**What this task involves:**
Identify and pull out each line of the entries in which "that" occurs.

**Supplied material:**

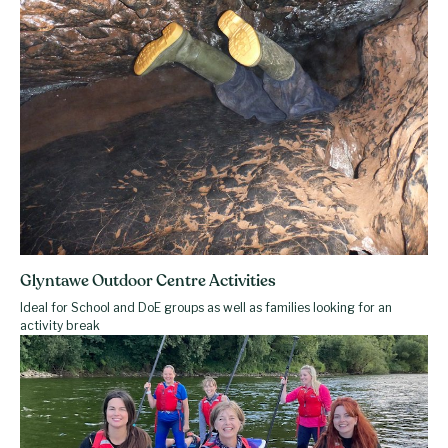
Glyntawe Outdoor Centre Activities
Ideal for School and DoE groups as well as families looking for an
activity break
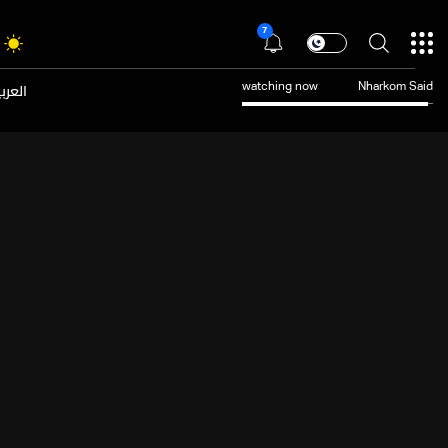
7
عربية
watching now
Nharkom Said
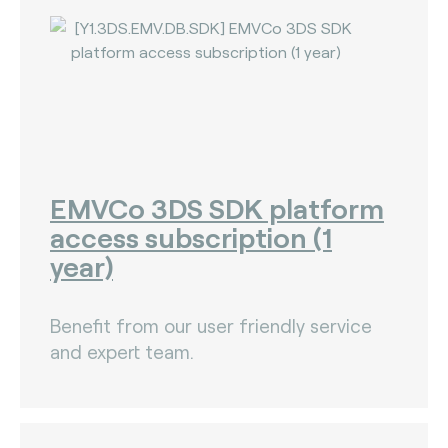
EMVCo 3DS SDK platform
access subscription (1
year)
Benefit from our user friendly service
and expert team.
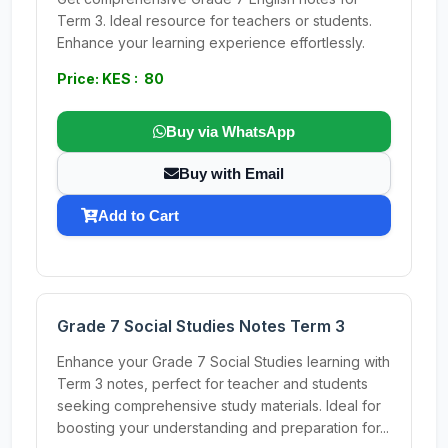
Term 3. Ideal resource for teachers or students.
Enhance your learning experience effortlessly.
Price: KES : 80
Buy via WhatsApp
Buy with Email
Add to Cart
Grade 7 Social Studies Notes Term 3
Enhance your Grade 7 Social Studies learning with
Term 3 notes, perfect for teacher and students
seeking comprehensive study materials. Ideal for
boosting your understanding and preparation for...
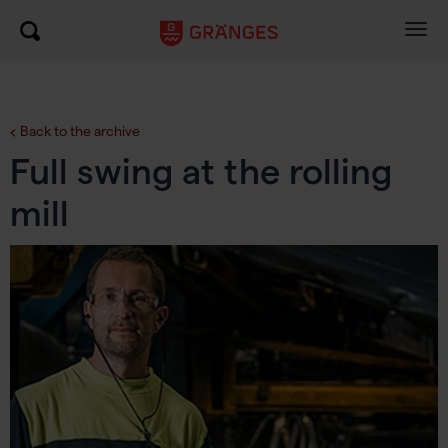
Togg
navig
Back to the archive
Full swing at the rolling
mill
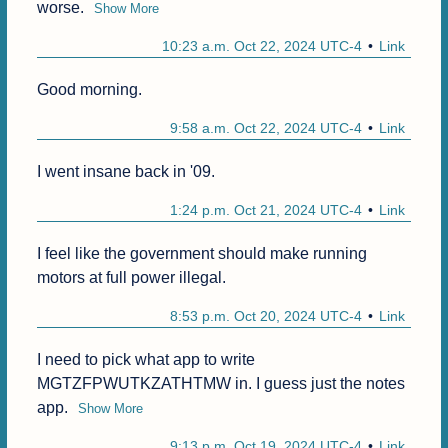
worse.
Show More
10:23 a.m. Oct 22, 2024 UTC-4
Link
Good morning.
9:58 a.m. Oct 22, 2024 UTC-4
Link
I went insane back in '09.
1:24 p.m. Oct 21, 2024 UTC-4
Link
I feel like the government should make running 
motors at full power illegal.
8:53 p.m. Oct 20, 2024 UTC-4
Link
I need to pick what app to write 
MGTZFPWUTKZATHTMW in. I guess just the notes 
app.
Show More
9:13 p.m. Oct 19, 2024 UTC-4
Link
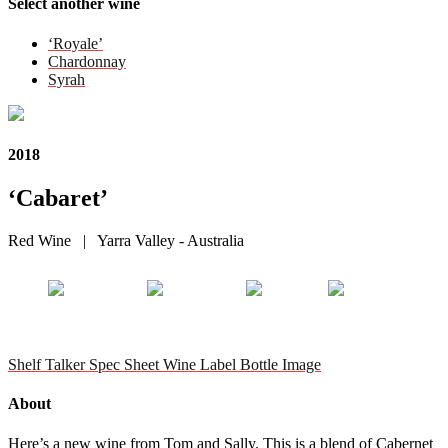
Select another wine
‘Royale’
Chardonnay
Syrah
2018
‘Cabaret’
Red Wine | Yarra Valley - Australia
Shelf Talker
Spec Sheet
Wine Label
Bottle Image
About
Here’s a new wine from Tom and Sally. This is a blend of Cabernet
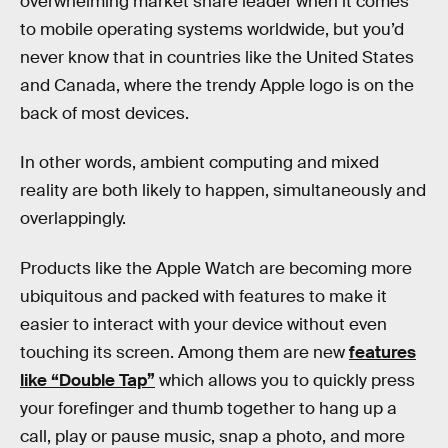
overwhelming market share leader when it comes
to mobile operating systems worldwide, but you’d
never know that in countries like the United States
and Canada, where the trendy Apple logo is on the
back of most devices.
In other words, ambient computing and mixed
reality are both likely to happen, simultaneously and
overlappingly.
Products like the Apple Watch are becoming more
ubiquitous and packed with features to make it
easier to interact with your device without even
touching its screen. Among them are new
features
like “Double Tap”
which allows you to quickly press
your forefinger and thumb together to hang up a
call, play or pause music, snap a photo, and more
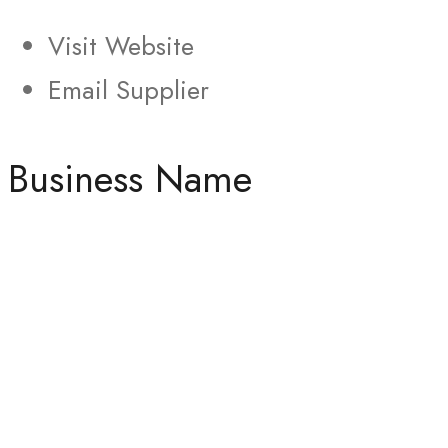
Visit Website
Email Supplier
Business Name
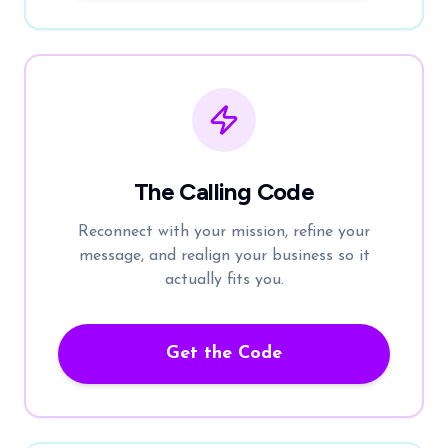
The Calling Code
Reconnect with your mission, refine your
message, and realign your business so it
actually fits you.
Get the Code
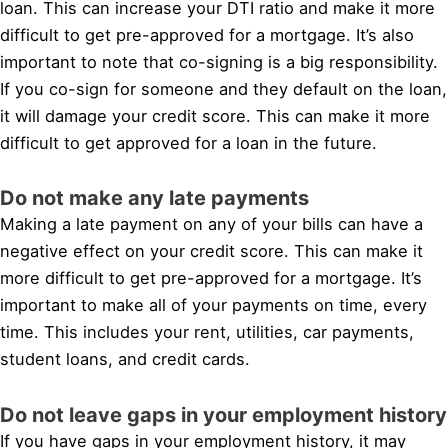
loan. This can increase your DTI ratio and make it more
difficult to get pre-approved for a mortgage. It’s also
important to note that co-signing is a big responsibility.
If you co-sign for someone and they default on the loan,
it will damage your credit score. This can make it more
difficult to get approved for a loan in the future.
Do not make any late payments
Making a late payment on any of your bills can have a
negative effect on your credit score. This can make it
more difficult to get pre-approved for a mortgage. It’s
important to make all of your payments on time, every
time. This includes your rent, utilities, car payments,
student loans, and credit cards.
Do not leave gaps in your employment history
If you have gaps in your employment history, it may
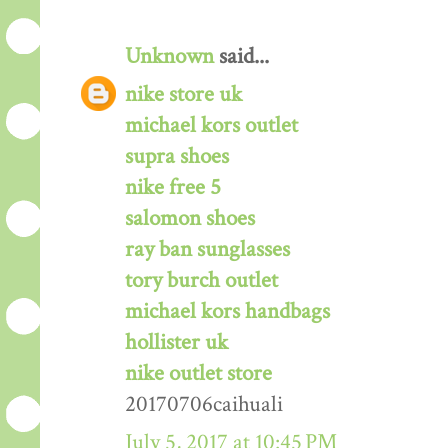
Unknown
said...
nike store uk
michael kors outlet
supra shoes
nike free 5
salomon shoes
ray ban sunglasses
tory burch outlet
michael kors handbags
hollister uk
nike outlet store
20170706caihuali
July 5, 2017 at 10:45 PM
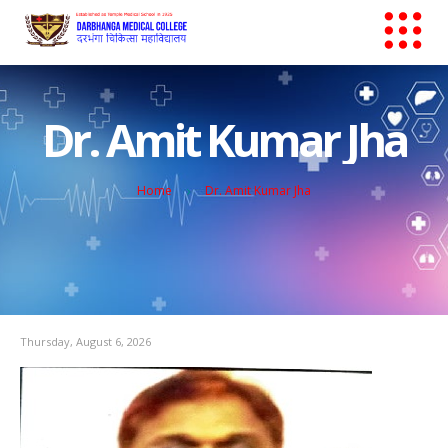
Dr. Amit Kumar Jha
Home
Dr. Amit Kumar Jha
Thursday, August 6, 2026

**Reply to the exercise:**
never know that in countries like the United States
important to note that co-signing is a big responsibility.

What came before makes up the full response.